Members of the surgical team travel all over the country to examine the deceased donor’s organs for viability – to make sure they are suitable for transplant. If they determine that the organs are “healthy” enough for transport, surgery will begin as soon as possible on the recipient while the lungs are in transit to the recipient’s location. This is because, even though the organs are protected and well taken care of during transport, time is of the essence. Preparation is essential. Remember to let the medical staff know if a cold, fever, infection, or anything outside of the normal is present. While this may cancel your surgery, canceling is a better option than risking a transplant under already compromised circumstances.
When prepping for the surgery, the patient will be asked to empty their bladder, wear a hospital gown, remove any dentures or plates, remove contacts, eyeglasses, and jewelry, as well as hair pins, nail polish, and make-up.
During this approximately 6 hour surgery, and depending upon which transplant option the recipient is scheduled for, either single or double transplant, an incision will be made on either one side of the chest, follow the entire width of the chest, or be two separate incisions on both sides of the chest. During the surgery, the patient will most likely be placed on cardiopulmonary bypass, a machine the patients’ blood flows through to ensure oxygen rich blood is pumped back into the body. Once the new lungs are placed, blood vessels are secured and viable, and air can flow through the new lungs, the bypass will be shut off and the blood will flow through the heart, and air through the new lungs.

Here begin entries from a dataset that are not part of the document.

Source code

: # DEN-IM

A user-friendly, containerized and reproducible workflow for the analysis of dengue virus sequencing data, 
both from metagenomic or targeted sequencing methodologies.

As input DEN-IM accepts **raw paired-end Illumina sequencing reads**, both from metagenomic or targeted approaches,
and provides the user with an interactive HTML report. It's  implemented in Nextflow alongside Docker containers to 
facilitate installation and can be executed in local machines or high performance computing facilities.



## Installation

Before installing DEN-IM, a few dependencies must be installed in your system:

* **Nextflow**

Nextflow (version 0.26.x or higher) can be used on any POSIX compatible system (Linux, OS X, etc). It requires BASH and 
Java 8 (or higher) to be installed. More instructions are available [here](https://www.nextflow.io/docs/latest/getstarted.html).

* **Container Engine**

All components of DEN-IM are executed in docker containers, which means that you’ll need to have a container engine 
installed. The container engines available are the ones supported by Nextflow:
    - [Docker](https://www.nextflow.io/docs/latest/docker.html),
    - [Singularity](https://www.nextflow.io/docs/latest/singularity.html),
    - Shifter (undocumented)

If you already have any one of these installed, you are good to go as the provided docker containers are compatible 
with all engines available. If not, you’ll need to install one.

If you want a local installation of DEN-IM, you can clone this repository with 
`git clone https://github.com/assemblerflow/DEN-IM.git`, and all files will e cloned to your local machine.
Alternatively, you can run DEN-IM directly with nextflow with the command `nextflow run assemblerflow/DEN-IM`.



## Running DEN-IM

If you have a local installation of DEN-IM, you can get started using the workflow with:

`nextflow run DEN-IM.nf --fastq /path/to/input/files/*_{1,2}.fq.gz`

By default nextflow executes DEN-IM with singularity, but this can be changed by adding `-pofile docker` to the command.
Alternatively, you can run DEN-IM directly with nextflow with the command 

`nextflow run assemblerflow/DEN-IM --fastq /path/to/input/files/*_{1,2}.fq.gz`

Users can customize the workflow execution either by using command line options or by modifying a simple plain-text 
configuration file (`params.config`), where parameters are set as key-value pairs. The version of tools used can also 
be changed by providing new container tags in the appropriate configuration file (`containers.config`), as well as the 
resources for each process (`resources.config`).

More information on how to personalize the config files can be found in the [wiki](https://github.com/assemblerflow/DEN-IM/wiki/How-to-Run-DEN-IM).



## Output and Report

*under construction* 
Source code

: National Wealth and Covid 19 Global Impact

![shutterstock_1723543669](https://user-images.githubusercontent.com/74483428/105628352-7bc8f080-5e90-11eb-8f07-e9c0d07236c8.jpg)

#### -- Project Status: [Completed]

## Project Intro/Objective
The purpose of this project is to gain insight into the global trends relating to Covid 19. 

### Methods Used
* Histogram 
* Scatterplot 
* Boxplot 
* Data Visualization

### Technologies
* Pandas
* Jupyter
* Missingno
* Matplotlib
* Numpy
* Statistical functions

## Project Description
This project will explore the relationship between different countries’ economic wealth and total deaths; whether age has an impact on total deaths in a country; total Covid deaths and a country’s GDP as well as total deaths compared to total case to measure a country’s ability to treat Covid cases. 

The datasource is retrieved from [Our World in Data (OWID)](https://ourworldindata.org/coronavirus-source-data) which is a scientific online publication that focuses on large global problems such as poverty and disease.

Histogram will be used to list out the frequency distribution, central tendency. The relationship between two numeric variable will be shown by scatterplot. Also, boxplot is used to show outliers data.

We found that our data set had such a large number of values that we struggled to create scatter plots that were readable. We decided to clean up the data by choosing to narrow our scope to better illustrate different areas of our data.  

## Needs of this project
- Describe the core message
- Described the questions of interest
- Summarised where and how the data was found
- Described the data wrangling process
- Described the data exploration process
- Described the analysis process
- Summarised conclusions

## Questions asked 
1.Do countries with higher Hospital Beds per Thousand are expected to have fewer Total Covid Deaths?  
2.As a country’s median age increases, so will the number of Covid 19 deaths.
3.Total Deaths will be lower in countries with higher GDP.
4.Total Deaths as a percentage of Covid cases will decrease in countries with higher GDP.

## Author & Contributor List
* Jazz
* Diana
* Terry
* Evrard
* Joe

The surgery is over – the journey has just begun. While a lung transplant can take away breathlessness and improve quality of life, recovery from this fragile surgery and efforts to help the recipient’s body accept the new organs is a delicate process. The journey will begin in the ICU, where the patient will receive 24 hour care by specialized professionals trained in the unique needs of transplant patients and their families. The amount of time spent in the ICU depends upon the individual circumstances and complications that may/may not occur. In the operating room the patient will have been put on a ventilator, and a tube will have been placed in the trachea, through the mouth. This ventilator will breathe for the patient during this time, and will be set according to the specific needs of the patient. It will be monitored constantly, and adjusted as needed, to ensure accuracy and optimal precision in each breath. This will remain for a time in the ICU while the patient recovers. There will also be a “feeding tube” placed into the stomach to drain stomach secretions, and nutrients will be placed in an IV to ensure proper nutrition takes place.
Fighting the immune system against rejection of the new organs can sometimes be difficult, and some degrees of complications are impossible to avoid. The recipient will likely be prescribed medication to improve acceptance of the organs, which can cause side effects. These can include things such as diabetes, kidney damage, and increased likelihood of infections. However, even with the complications that can and will be encountered after this surgery, most patients will tell you they have no limitation on their physical activity, and many return to and continue to work after healing.